The deployment and impacts of autonomous vehicles, the sharing economy, and e-commerce are going to impact different parts of metro areas differently.  How street space is planned in the suburbs will be much different than in denser, mixed use urban areas or nodes.  For the walkable or bikeable places of our cities – which are increasingly in demand – it is not clear how to make a workable mix of autonomous vehicles and walking/biking human beings.  One solution is to completely segregate the modes since any human can stop a vehicle simply by being present in front of it.  Another approach is to criminalize that behavior (vehicles will have cameras and spatial location and knowledge of traffic light status, after all, making it easy to take a picture and send an automated ticket), and another option is to simply eliminate the car from urban spaces and prioritize walking, biking, and transit since they are the most efficient ways of getting about (and healthy, less polluting, and happy-making).  This article from the Guardian nicely frames these issues.  Which alternate future do you want?

When Single Occupancy Vehicles Looked Successful

The typical U.S. commute trip fills a multi-seat car with a single human being (25% of capacity) and that car sits idle most of its existence (90% of the time).  This is an inefficient use of our limited roadway capacity, land for storing vehicles, dispersed settlement pattern and provision of services/utilities, use of fossil fuels, etc.

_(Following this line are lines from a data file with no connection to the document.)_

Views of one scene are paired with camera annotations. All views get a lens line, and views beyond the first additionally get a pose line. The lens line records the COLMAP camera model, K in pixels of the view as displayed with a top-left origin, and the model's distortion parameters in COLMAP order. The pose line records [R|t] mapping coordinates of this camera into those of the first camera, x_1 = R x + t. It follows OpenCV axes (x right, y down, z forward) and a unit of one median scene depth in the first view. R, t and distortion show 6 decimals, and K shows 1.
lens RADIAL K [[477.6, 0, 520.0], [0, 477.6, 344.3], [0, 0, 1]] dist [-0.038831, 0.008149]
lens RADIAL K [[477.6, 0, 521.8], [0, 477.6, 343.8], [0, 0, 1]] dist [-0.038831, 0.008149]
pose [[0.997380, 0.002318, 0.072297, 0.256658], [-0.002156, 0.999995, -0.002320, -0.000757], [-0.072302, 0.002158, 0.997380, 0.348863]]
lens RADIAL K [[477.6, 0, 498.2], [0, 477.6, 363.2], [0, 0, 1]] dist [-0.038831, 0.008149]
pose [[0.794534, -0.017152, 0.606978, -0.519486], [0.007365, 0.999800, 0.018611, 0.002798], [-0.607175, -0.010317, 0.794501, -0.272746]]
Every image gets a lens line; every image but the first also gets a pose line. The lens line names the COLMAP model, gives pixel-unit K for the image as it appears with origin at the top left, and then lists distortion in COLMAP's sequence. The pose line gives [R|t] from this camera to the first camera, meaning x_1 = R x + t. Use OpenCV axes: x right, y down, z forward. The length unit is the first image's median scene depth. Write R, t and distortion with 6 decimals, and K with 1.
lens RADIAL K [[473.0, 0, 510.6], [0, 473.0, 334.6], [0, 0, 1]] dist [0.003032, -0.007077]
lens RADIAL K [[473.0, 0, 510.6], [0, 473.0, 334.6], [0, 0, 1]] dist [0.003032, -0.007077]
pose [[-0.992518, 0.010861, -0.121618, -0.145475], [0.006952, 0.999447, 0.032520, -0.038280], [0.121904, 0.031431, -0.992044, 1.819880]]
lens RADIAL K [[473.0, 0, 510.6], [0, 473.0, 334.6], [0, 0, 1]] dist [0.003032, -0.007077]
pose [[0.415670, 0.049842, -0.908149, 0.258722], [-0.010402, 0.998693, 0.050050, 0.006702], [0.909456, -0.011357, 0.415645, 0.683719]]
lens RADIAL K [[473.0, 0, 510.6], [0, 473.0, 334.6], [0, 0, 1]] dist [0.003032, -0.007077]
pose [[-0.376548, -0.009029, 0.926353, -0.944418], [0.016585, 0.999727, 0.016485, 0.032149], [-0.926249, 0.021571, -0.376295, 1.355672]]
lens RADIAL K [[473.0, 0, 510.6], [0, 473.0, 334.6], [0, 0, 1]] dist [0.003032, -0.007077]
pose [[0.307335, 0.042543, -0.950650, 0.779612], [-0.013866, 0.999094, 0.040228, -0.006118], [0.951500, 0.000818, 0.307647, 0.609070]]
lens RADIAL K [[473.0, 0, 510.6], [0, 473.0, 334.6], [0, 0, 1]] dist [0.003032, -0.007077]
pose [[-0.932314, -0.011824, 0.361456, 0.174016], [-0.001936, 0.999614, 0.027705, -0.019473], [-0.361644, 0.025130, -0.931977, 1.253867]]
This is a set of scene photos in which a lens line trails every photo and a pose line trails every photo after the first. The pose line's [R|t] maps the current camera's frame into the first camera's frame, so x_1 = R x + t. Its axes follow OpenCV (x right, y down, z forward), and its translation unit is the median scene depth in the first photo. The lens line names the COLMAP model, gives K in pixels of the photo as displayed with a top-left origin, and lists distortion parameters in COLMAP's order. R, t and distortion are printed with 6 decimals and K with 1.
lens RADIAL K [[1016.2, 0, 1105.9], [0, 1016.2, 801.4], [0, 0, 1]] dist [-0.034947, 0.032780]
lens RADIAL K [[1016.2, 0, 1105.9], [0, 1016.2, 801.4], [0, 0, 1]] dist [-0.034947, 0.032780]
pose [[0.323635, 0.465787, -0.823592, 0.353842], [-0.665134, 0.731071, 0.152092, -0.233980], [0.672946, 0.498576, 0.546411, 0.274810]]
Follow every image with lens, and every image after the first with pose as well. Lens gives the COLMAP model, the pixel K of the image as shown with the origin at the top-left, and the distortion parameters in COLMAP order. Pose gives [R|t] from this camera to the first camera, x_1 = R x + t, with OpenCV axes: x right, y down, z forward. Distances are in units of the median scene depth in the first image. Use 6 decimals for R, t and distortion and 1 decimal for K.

But imagine if we look back at the single occupancy vehicle as a golden age of efficiency?

Autonomous Vehicles don’t need drivers, meaning that if we own them personally, many trips by car will be taken with no one inside.  An AV could drop you off at the market and circle the block until you are done.  It could drop you off at work and return home or other remote parking space.  An AV could be summoned to pick up your child at school and take her to soccer practice.  While there is certainly some convenience in any of these scenarios, a good portion of all those trips will have no occupants and thereby taking up limited and valuable space on the street.

This article by Howard Jennings of Mobility Lab discusses three ways to apply the principles of Transportation Demand Management (TDM) to AVs: 1) “policies should always seek to encourage AVs that move more people in fewer vehicles”; 2) “pricing models offered by automotive and tech companies should be structured to make shared AVs, not personal AVs, the model of choice”; and 3) city pricing models should be structured to disincentives the least efficient mode of transportation. including a fee for zero occupancy vehicles.

Think Out Loud – Urbanism Next on the Radio!

Urbanism Next was recently featured on public radios ‘Think Out Loud’ program.  Although mostly targeted on autonomous vehicles, in keeping with this blog, the interview focused on the secondary impacts on cities. You can listen here or take a look at an article about the interview here.

What’s old is new: Efficient and space saving transportation gains traction

Part of the promise of new technological opportunities within transportation is the opportunity to use space more efficiently.  Connected and autonomous vehicles can travel closer together, ride-sharing can fill a portion of the staggering amount of empty vehicle seats on our streets and thus reduce some vehicles, and ride-hailing transportation may make it possible to reduce overall car ownership and the need for so much parking, freeing up space on streets and in our communities.  Yet, one of the most efficient inventions humanity has ever created also happens to be a space-saving form of mobility – the bicycle.  Cities of all shapes and sizes all over the world are “re-discovering” how space, efficiency, distance, economy, health, and sustainability can be addressed through investing in bicycle transportation. Along those lines, London just announced a massive investment in bicycle transportation, seeking to make it a rational option for both short and commute-distance trips.  Our challenge now, is figuring out how to right-size each form of transportation, from walking to biking to carsharing to transit to AVs, throughout our cities and communities to maximize not only our ability to reach our desired destinations quickly, but also to maximize the efficient use of limited space, as well as addressing issues of equity, health, and the environment.